Input data:
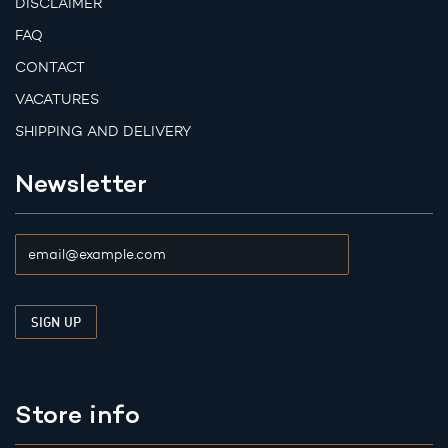
DISCLAIMER
FAQ
CONTACT
VACATURES
SHIPPING AND DELIVERY
Newsletter
Store info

What you will do: Retype the lines above exactly, no pictures.

Final answer:
DISCLAIMER
FAQ
CONTACT
VACATURES
SHIPPING AND DELIVERY
Newsletter
Store info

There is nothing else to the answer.